Forgive me if this is somewhat simple but I can't find any answers elsewhere
I have a largeish DataFrame of raw transactional data that I am breaking down to do aggregations by user.
my df looks like:
transid, userid, catname, amount, date, origin
1, id1, cat1, 300, 01/03/2014, cc
2, id1, cat1, 200, 02/03/2014, cc
3, id1, cat2, 250, 01/03/2014, ca
4, id2, cat1, 130, 01/03/2014, cc
5, id2, cat2, 150, 01/03/2014, cc
circa 1million trans records with 115k users
I am creating a wide table with metrics of aggregations with date and userid the index.
date, userid, countoftrans, sumtrans
01/03/2014, id1, 3, 750,
Now, I am happily doing this but find when I am getting to doing the category slicing it is getting very manual.

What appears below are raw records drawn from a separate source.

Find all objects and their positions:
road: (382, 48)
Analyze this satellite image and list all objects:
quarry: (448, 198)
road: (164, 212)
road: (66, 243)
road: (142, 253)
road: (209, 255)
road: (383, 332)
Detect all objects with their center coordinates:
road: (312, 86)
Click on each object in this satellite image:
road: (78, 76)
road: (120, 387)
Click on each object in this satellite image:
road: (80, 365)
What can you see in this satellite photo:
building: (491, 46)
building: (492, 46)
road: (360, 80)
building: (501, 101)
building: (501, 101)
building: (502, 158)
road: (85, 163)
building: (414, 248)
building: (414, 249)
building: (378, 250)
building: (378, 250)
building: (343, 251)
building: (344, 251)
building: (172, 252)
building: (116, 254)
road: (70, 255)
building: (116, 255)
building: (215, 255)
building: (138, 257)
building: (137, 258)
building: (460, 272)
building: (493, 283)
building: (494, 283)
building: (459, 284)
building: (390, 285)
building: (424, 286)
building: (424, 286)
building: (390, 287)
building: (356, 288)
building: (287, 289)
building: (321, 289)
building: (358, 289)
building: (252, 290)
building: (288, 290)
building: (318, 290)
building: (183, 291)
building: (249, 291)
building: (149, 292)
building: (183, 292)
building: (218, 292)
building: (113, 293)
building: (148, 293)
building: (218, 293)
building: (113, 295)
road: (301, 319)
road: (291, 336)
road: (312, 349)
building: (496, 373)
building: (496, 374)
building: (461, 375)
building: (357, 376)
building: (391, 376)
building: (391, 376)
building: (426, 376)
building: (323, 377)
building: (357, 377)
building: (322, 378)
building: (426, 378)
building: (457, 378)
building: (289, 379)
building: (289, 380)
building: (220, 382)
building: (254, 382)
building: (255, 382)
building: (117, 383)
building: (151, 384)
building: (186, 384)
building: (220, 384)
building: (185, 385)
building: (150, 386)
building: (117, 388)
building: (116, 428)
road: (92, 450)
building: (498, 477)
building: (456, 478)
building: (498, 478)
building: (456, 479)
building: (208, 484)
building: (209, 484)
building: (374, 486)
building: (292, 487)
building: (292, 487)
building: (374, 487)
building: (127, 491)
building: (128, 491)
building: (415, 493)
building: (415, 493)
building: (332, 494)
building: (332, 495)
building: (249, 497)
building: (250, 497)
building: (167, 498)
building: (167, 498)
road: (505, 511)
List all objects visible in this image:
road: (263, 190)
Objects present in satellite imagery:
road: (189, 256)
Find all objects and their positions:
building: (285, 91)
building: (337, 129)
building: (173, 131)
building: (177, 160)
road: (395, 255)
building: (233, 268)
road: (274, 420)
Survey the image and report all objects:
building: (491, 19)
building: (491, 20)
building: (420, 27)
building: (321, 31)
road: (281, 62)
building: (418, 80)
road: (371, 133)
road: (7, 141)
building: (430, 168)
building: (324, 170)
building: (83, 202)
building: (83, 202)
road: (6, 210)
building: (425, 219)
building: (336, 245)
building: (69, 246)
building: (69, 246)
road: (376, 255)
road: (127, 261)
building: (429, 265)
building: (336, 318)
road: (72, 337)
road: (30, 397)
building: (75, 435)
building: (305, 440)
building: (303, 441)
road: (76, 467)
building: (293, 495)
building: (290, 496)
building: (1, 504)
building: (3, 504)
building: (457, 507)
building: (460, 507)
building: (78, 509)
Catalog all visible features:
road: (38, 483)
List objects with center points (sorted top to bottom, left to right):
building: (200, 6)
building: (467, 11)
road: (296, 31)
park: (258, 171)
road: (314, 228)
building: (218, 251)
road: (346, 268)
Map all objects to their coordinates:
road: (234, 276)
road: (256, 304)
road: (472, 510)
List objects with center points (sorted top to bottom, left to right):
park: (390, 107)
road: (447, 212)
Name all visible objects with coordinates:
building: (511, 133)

I am creating series and then merging them back into a data frame but I am doing named slicing which is a) manual and b) is slow
#take a slice from the df
cat1 = df[df.catname == "cat1"]
#group the slice by user
cat1out = cft.groupby(cft.userid)
#then do calc on series
cat1count = cat1.transid.count()
Edit: The result set needs to be in the form of 1 line user id with a wide set of columns e.g.
So while the Groupby aggregate does indeed organize my data logically its how I want (I just don't quite get GroupbyObjects aswell)
I have 12 parent categories and then between 3-5 sub categories and will have to do this across all so would like a succinct way to do this.
I have tried to do a for loop on distinct cat names and then insert the item. That didn't really work but is there a more pandithic(?) way
Thanks
Rob